All about the boudin
Need further proof that you’re in Cajun Country? Stop by nearly any grocery store or gas station and you’re likely to find food favorites such as hush puppies, shrimp and boudin, a sausage and rice hybrid the local tourism board has dubbed “Southwest Louisiana’s favorite finger food.”
Boudin is so popular in the Lake Charles area that the board has created the Southwest Boudin Trail, which directs you toward all of the best links in the area, many of which are clustered near Interstate 10.

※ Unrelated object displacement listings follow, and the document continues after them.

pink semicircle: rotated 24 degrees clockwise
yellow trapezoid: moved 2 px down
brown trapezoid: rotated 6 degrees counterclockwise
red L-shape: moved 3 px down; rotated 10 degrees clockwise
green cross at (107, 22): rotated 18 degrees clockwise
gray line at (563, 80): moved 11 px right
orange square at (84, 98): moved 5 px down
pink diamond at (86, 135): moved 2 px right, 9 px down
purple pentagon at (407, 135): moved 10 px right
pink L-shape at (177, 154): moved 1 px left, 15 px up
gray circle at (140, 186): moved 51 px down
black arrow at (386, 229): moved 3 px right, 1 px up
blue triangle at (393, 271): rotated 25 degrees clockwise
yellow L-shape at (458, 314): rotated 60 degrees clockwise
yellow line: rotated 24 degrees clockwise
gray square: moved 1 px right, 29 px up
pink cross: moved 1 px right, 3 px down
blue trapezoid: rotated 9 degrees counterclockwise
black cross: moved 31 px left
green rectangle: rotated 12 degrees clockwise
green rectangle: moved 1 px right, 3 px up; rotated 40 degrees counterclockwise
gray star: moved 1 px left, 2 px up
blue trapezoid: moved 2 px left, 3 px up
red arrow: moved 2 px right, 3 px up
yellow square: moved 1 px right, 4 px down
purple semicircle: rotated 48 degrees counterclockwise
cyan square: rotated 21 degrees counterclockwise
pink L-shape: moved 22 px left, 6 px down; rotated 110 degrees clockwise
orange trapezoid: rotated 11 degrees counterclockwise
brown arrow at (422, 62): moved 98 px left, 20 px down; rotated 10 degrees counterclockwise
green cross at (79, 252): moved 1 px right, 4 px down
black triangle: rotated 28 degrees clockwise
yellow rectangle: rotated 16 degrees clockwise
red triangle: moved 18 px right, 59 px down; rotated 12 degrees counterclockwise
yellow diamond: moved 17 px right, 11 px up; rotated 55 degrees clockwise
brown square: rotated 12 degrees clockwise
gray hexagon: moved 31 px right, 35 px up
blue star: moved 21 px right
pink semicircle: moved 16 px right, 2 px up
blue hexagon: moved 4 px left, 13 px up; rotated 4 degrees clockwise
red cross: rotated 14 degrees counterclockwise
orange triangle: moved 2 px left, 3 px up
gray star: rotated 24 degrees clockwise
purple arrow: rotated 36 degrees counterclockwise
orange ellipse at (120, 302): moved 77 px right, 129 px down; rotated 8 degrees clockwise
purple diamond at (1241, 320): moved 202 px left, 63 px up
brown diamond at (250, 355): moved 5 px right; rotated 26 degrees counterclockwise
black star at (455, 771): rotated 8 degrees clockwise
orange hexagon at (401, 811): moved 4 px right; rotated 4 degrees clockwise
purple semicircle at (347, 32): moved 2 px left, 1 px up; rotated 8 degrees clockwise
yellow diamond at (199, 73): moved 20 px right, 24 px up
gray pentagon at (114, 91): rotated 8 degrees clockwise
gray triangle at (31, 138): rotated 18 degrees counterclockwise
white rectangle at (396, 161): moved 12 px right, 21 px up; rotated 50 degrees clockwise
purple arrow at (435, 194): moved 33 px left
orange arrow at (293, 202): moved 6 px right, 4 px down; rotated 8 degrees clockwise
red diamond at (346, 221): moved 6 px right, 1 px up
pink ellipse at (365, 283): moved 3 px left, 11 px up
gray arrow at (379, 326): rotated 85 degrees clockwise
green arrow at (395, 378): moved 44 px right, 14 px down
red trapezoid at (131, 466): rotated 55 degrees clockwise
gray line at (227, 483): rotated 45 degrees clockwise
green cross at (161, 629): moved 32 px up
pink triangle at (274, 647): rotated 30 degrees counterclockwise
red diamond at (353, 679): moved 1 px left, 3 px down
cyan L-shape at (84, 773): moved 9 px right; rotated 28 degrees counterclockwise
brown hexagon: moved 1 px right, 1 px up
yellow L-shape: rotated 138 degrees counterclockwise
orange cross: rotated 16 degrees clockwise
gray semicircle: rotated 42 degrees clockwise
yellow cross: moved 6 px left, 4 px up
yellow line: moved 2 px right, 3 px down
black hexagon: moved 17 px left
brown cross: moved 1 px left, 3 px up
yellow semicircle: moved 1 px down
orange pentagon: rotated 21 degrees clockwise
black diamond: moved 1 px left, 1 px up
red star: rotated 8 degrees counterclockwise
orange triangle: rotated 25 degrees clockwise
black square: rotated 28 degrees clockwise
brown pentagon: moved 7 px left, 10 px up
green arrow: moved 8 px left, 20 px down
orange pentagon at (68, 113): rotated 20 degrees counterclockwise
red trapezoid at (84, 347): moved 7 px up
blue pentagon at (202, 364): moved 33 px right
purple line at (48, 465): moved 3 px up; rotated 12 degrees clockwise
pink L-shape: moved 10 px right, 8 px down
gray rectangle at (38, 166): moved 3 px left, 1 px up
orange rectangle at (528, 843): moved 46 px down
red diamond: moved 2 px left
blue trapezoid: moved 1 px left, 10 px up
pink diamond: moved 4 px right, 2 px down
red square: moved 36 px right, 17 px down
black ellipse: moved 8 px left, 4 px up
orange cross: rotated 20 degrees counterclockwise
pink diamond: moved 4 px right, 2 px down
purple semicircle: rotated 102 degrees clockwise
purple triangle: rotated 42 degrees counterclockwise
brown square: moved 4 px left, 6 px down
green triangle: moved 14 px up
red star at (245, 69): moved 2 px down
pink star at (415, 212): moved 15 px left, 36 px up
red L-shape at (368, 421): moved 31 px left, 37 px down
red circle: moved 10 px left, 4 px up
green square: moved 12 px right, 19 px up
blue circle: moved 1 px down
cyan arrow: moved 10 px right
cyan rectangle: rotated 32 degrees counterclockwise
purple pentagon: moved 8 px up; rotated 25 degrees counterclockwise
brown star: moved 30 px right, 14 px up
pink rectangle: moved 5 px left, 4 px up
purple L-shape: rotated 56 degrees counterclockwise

Info: Various locations around Southwest Louisiana. visitlakecharles.org/restaurants/swla-boudin-trail.
Ready to Mardi Gras
Mardi Gras will be celebrated in Lake Charles Feb. 24-28, but if you can’t make it then, get a taste of the festivities any time at the Mardi Gras Museum of Imperial Calcasieu.
Here, you’ll find a giant display of Mardi Gras costumes as well as learn the history of king cake, find out about Mardi Gras traditions in Southwest Louisiana and even get to climb aboard a float.
Info: Open 1 p.m. to 5 p.m. Tuesday-Friday. 809 Kirby St. in Lake Charles. 337-430-0043, visitlakecharles.org/listings/mardi-gras-museum-of-imperial-calcasieu/148245.